:: Testo dell'esercizio ::
Il Sartù di riso, trionfo della cucina dei Monsù e scrigno traboccante di ogni sorpresa, è un vanto della nostra tradizione culinaria. Ne abbiamo apprezzato la storia e la preparazione tradizionale e dalla sfida di Mtchallenge che lo ha visto protagonista dei mini sartù di pesce e un sartù bianco con polpettine di piccione, rosso con genovese di polpo, di agnello con salsa vellutata, un sartù albanese e anche al curry.

SARTU’ BIANCO CON POLPETTINE DI PICCIONE,
FUNGHI PORCINI E SALSA SUPREME ALLO SHERRY
di Giuliana Fabris
Il giorno prima preparate la base della salsa
Per il fondo di pollo
ricetta di Michel Roux dal libro delle salse
1 pollo di circa 1,5 kg (equivalente di alette e carcasse)
:::
_Dettagli del compito_: Nel testo sul sartù di riso, quali versioni del piatto sono nate dalla sfida di Mtchallenge? Elencale tutte. Queste righe vengono da un'altra fonte.
:: Dati di partenza ::
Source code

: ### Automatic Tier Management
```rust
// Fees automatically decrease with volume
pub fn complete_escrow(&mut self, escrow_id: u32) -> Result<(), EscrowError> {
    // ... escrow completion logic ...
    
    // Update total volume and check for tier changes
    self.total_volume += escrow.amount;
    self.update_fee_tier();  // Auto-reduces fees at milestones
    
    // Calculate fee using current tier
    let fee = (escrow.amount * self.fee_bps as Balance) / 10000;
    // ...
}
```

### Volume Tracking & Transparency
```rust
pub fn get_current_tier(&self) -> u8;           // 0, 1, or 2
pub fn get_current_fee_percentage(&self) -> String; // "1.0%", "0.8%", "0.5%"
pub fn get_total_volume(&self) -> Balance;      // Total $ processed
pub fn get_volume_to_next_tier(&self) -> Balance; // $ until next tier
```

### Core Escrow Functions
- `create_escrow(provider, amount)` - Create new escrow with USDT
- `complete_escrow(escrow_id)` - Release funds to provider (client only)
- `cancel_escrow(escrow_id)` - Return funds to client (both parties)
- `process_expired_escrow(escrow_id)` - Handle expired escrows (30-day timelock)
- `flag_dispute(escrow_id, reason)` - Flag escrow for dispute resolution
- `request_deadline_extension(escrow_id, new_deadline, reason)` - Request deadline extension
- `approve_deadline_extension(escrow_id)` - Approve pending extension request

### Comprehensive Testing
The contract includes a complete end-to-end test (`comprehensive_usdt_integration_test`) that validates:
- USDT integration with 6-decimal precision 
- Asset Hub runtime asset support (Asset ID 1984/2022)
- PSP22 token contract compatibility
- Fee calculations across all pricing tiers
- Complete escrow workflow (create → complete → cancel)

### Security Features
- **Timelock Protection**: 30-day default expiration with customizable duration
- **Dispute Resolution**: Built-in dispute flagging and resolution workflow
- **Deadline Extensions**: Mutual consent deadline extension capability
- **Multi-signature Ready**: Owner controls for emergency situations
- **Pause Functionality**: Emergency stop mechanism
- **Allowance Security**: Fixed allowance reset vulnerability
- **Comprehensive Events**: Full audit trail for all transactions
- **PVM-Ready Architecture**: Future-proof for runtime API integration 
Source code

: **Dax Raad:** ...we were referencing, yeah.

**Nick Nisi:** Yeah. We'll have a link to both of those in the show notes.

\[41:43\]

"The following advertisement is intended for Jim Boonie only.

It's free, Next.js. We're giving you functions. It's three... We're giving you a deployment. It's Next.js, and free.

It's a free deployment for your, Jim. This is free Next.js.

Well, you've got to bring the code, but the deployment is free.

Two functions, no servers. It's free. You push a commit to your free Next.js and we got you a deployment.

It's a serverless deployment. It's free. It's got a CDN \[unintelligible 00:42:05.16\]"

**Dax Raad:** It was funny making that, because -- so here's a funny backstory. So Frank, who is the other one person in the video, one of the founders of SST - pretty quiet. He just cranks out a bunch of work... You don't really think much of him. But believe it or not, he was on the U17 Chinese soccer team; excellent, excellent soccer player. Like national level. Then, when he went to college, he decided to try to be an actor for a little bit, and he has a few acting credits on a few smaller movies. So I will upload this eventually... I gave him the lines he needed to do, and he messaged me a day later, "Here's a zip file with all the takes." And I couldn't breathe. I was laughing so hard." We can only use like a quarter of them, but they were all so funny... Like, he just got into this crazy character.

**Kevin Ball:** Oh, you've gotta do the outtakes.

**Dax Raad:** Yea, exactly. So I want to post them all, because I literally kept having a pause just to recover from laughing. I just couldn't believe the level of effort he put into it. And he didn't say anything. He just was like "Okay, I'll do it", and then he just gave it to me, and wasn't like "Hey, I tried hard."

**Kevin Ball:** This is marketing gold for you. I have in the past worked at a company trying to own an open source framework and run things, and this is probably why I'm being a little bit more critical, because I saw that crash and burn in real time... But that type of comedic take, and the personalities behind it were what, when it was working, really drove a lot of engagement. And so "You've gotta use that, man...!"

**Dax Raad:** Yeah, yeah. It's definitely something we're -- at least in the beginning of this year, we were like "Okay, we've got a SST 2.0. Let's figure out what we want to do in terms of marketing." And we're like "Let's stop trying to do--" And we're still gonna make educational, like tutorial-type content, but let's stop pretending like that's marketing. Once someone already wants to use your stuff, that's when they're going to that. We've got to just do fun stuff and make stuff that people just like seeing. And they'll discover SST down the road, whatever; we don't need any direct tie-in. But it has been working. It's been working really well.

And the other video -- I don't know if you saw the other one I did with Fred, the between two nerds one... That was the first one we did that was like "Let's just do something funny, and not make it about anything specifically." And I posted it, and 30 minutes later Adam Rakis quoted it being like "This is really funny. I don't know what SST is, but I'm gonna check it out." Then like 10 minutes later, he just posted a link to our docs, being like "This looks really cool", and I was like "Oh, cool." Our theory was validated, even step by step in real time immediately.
:::
_Ecco la risposta_:
- mini sartù di pesce
- sartù bianco con polpettine di piccione
- sartù rosso con genovese di polpo
- sartù di agnello con salsa vellutata
- sartù albanese
- sartù al curry